Sexton Blake and the Hooded Terror (1936) - 5.5



I downloaded a book of Blake Sexton's tales of his greatest villains and read a bit of The Brotherhood of the Yellow Beetle, a version of their Fu Manchu named Prince Wu Ling published as best as I can tell in 1913. It was surprisingly decent and as pulpy as pulp gets with a secret organization intent on ruling the world and failure met with the sting of a yellow beetle that is instant death.



I mention that because this one is much closer to pulp than the two films made in the 1940s. There were three filmed in the 1930s starring George Curzon as Blake. This was the third of them and I am not sure if the other two are in existence. This too has a secret gang called the Black Quorum that has tentacles all over the world. At their meetings they all wear black robes with a snake insignia sewn on and black pointy hoods. Which seems a bit silly as they all know each other and take off their hoods at the end of the meeting. I guess it just feels cool being all hooded. You might ask our KKK if that is true. Their diabolical leader is Michael Larron, a famous stamp collector of all things and played by the great English villain Tod Slaughter (Sweeny Todd).

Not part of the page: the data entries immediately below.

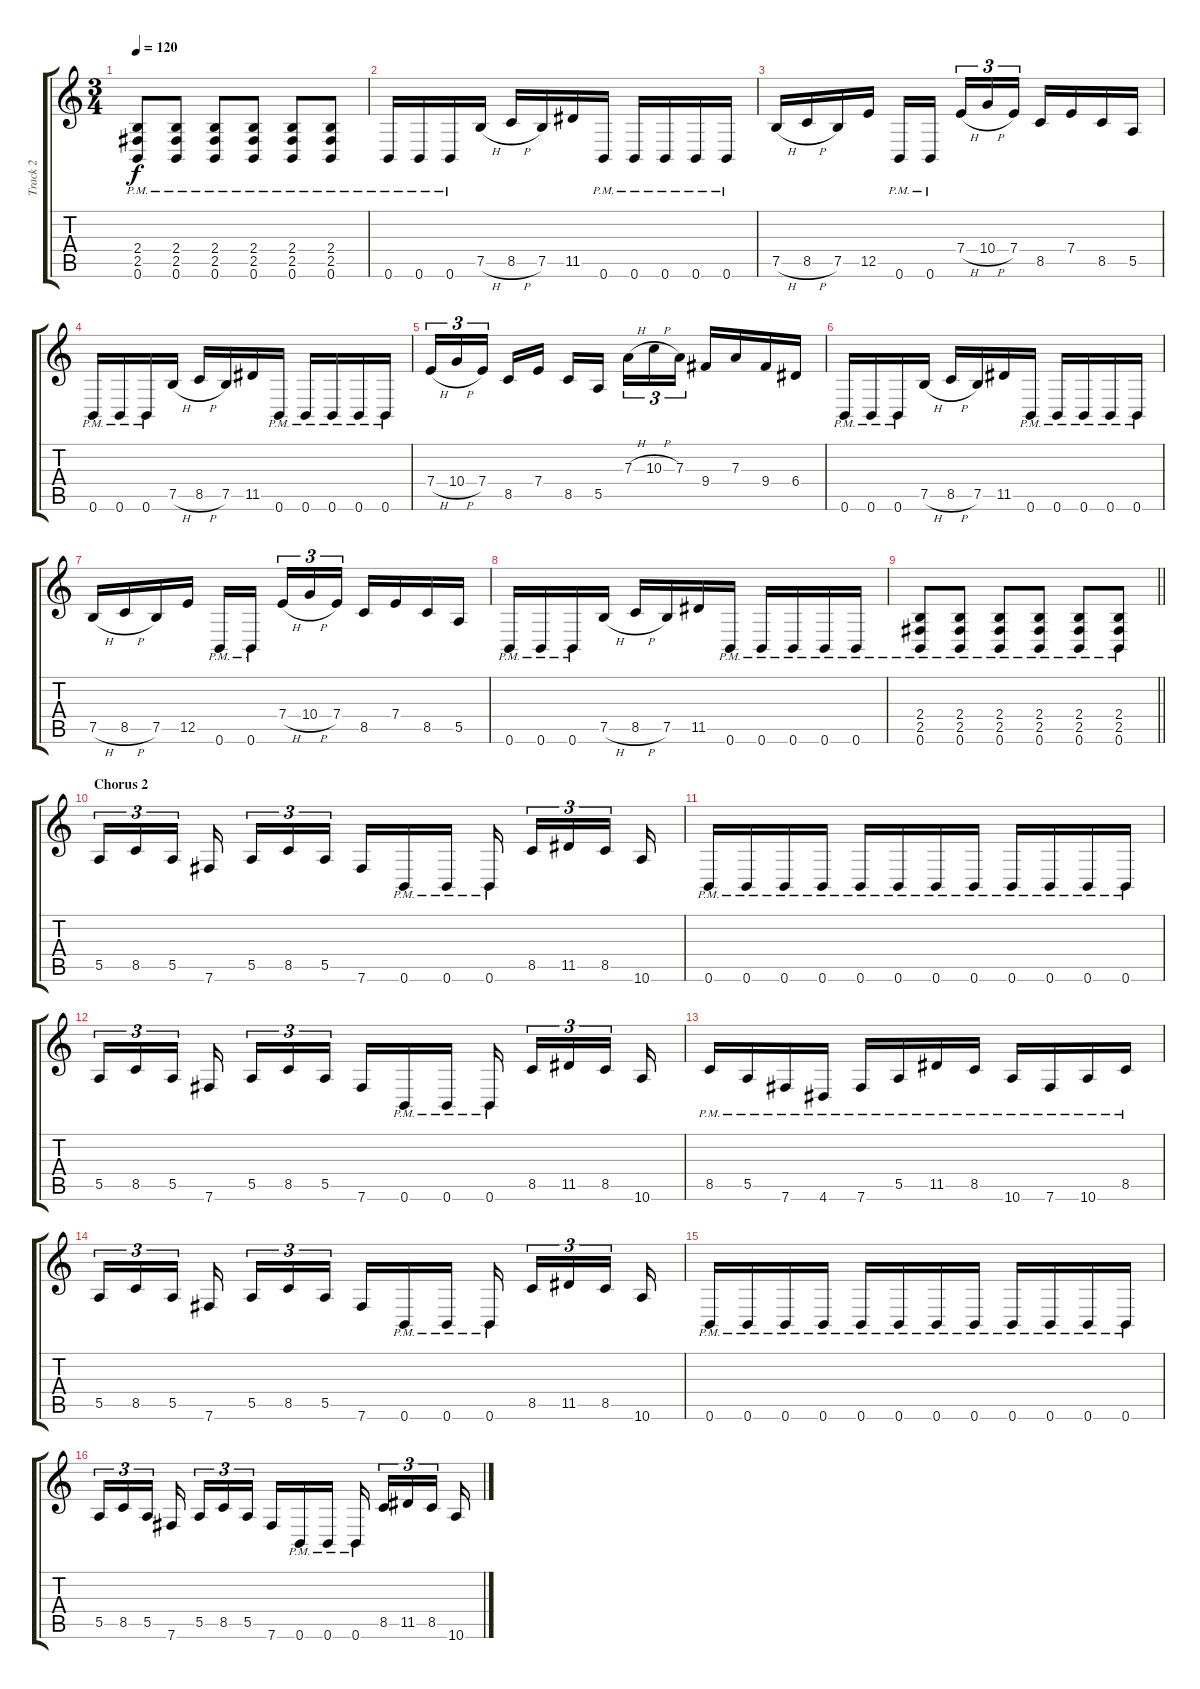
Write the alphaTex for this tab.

\track ("Track 2" "Track 2") {instrument distortionguitar}
\staff {score tabs}
\tuning (B3 Gb3 D3 A2 E2 B1) {hide}
\ts (3 4)
\tempo 120
\clef g2
\ks c
(2.4{pm} 2.5{pm} 0.6{pm}).8{dy f} (2.4{pm} 2.5{pm} 0.6{pm}).8 (2.4{pm} 2.5{pm} 0.6{pm}).8 (2.4{pm} 2.5{pm} 0.6{pm}).8 (2.4{pm} 2.5{pm} 0.6{pm}).8 (2.4{pm} 2.5{pm} 0.6{pm}).8 |
0.6{pm}.16 0.6{pm}.16 0.6{pm}.16 7.5{h}.16 8.5{h}.16 7.5.16 11.5.16 0.6{pm}.16 0.6{pm}.16 0.6{pm}.16 0.6{pm}.16 0.6{pm}.16 |
7.5{h}.16 8.5{h}.16 7.5.16 12.5.16 0.6{pm}.16 0.6{pm}.16{beam splitsecondary} 7.4{h}.16{tu (3 2)} 10.4{h}.16{tu (3 2)} 7.4.16{tu (3 2)} 8.5.16 7.4.16 8.5.16 5.5.16 |
0.6{pm}.16 0.6{pm}.16 0.6{pm}.16 7.5{h}.16 8.5{h}.16 7.5.16 11.5.16 0.6{pm}.16 0.6{pm}.16 0.6{pm}.16 0.6{pm}.16 0.6{pm}.16 |
7.4{h}.16{tu (3 2)} 10.4{h}.16{tu (3 2)} 7.4.16{tu (3 2) beam splitsecondary} 8.5.16 7.4.16 8.5.16 5.5.16{beam splitsecondary} 7.3{h}.16{tu (3 2)} 10.3{h}.16{tu (3 2)} 7.3.16{tu (3 2)} 9.4.16 7.3.16 9.4.16 6.4.16 |
0.6{pm}.16 0.6{pm}.16 0.6{pm}.16 7.5{h}.16 8.5{h}.16 7.5.16 11.5.16 0.6{pm}.16 0.6{pm}.16 0.6{pm}.16 0.6{pm}.16 0.6{pm}.16 |
7.5{h}.16 8.5{h}.16 7.5.16 12.5.16 0.6{pm}.16 0.6{pm}.16{beam splitsecondary} 7.4{h}.16{tu (3 2)} 10.4{h}.16{tu (3 2)} 7.4.16{tu (3 2)} 8.5.16 7.4.16 8.5.16 5.5.16 |
0.6{pm}.16 0.6{pm}.16 0.6{pm}.16 7.5{h}.16 8.5{h}.16 7.5.16 11.5.16 0.6{pm}.16 0.6{pm}.16 0.6{pm}.16 0.6{pm}.16 0.6{pm}.16 |
\barLineRight lightlight
(2.4{pm} 2.5{pm} 0.6{pm}).8 (2.4{pm} 2.5{pm} 0.6{pm}).8 (2.4{pm} 2.5{pm} 0.6{pm}).8 (2.4{pm} 2.5{pm} 0.6{pm}).8 (2.4{pm} 2.5{pm} 0.6{pm}).8 (2.4{pm} 2.5{pm} 0.6{pm}).8 |
\section ("" "Chorus 2")
5.5.16{tu (3 2)} 8.5.16{tu (3 2)} 5.5.16{tu (3 2) beam splitsecondary} 7.6.16{beam splitsecondary} 5.5.16{tu (3 2)} 8.5.16{tu (3 2)} 5.5.16{tu (3 2) beam splitsecondary} 7.6.16 0.6{pm}.16 0.6{pm}.16 0.6{pm}.16{beam splitsecondary} 8.5.16{tu (3 2)} 11.5.16{tu (3 2)} 8.5.16{tu (3 2) beam splitsecondary} 10.6.16 |
0.6{pm}.16 0.6{pm}.16 0.6{pm}.16 0.6{pm}.16 0.6{pm}.16 0.6{pm}.16 0.6{pm}.16 0.6{pm}.16 0.6{pm}.16 0.6{pm}.16 0.6{pm}.16 0.6{pm}.16 |
5.5.16{tu (3 2)} 8.5.16{tu (3 2)} 5.5.16{tu (3 2) beam splitsecondary} 7.6.16{beam splitsecondary} 5.5.16{tu (3 2)} 8.5.16{tu (3 2)} 5.5.16{tu (3 2) beam splitsecondary} 7.6.16 0.6{pm}.16 0.6{pm}.16 0.6{pm}.16{beam splitsecondary} 8.5.16{tu (3 2)} 11.5.16{tu (3 2)} 8.5.16{tu (3 2) beam splitsecondary} 10.6.16 |
8.5{pm}.16 5.5{pm}.16 7.6{pm}.16 4.6{pm}.16 7.6{pm}.16 5.5{pm}.16 11.5{pm}.16 8.5{pm}.16 10.6{pm}.16 7.6{pm}.16 10.6{pm}.16 8.5{pm}.16 |
5.5.16{tu (3 2)} 8.5.16{tu (3 2)} 5.5.16{tu (3 2) beam splitsecondary} 7.6.16{beam splitsecondary} 5.5.16{tu (3 2)} 8.5.16{tu (3 2)} 5.5.16{tu (3 2) beam splitsecondary} 7.6.16 0.6{pm}.16 0.6{pm}.16 0.6{pm}.16{beam splitsecondary} 8.5.16{tu (3 2)} 11.5.16{tu (3 2)} 8.5.16{tu (3 2) beam splitsecondary} 10.6.16 |
0.6{pm}.16 0.6{pm}.16 0.6{pm}.16 0.6{pm}.16 0.6{pm}.16 0.6{pm}.16 0.6{pm}.16 0.6{pm}.16 0.6{pm}.16 0.6{pm}.16 0.6{pm}.16 0.6{pm}.16 |
5.5.16{tu (3 2)} 8.5.16{tu (3 2)} 5.5.16{tu (3 2) beam splitsecondary} 7.6.16{beam splitsecondary} 5.5.16{tu (3 2)} 8.5.16{tu (3 2)} 5.5.16{tu (3 2) beam splitsecondary} 7.6.16 0.6{pm}.16 0.6{pm}.16 0.6{pm}.16{beam splitsecondary} 8.5.16{tu (3 2)} 11.5.16{tu (3 2)} 8.5.16{tu (3 2) beam splitsecondary} 10.6.16
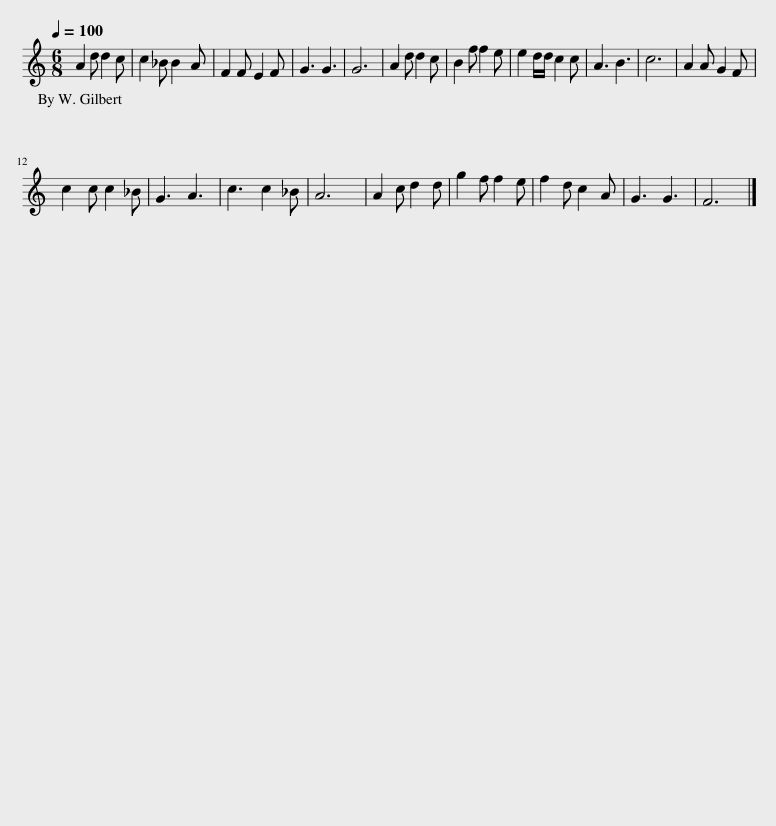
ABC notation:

X:1
L:1/8
Q:1/4=100
M:6/8
I:linebreak $
K:C
V:1 treble
V:1
 A2 d d2 c | c2 _B B2 A | F2 F E2 F | G3 G3 | G6 | %5
 A2 d d2 c | B2 f f2 e | e2 d/d/ c2 c | A3 B3 | c6 | %10
 A2 A G2 F |$ c2 c c2 _B | G3 A3 | c3 c2 _B | A6 | %15
 A2 c d2 d | g2 f f2 e | f2 d c2 A | G3 G3 | F6 |] %20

I hope Sexton is smarter in his other adventures than he is in this one. He botches the case up all along till the end and even then he is lucky. Beginning in Hong Kong a friend of Blake's Granite Grant played by future Sexton Blake David Farrar has discovered that the Black Quorum will meet in England and he plans to go to England to tell Blake. But is stabbed before doing so and so gives the job to a friend. The friend arrives in England and phones Blake to tell him that he is coming. Great. Blake goes to a public place, sees his old friend Julie (Greta Gynt) who is a French agent in the Secret Service and blurts this out in his loud voice. Needless to say, the person is killed by a blow pipe and leaves only a code. And idiot that he is, Blake never realizes that he got the man killed. Another time he has once again walked into a trap and while tied up he sees his assistant Tinker on a video camera in front of the house and keeps yelling at him to help. He can't hear you. Sadly, Tinker and Julie do most of the work and end up in a room where huge poisonous snakes are crawling in. I hope the book is better. (I read one story and it was good pulpy fun).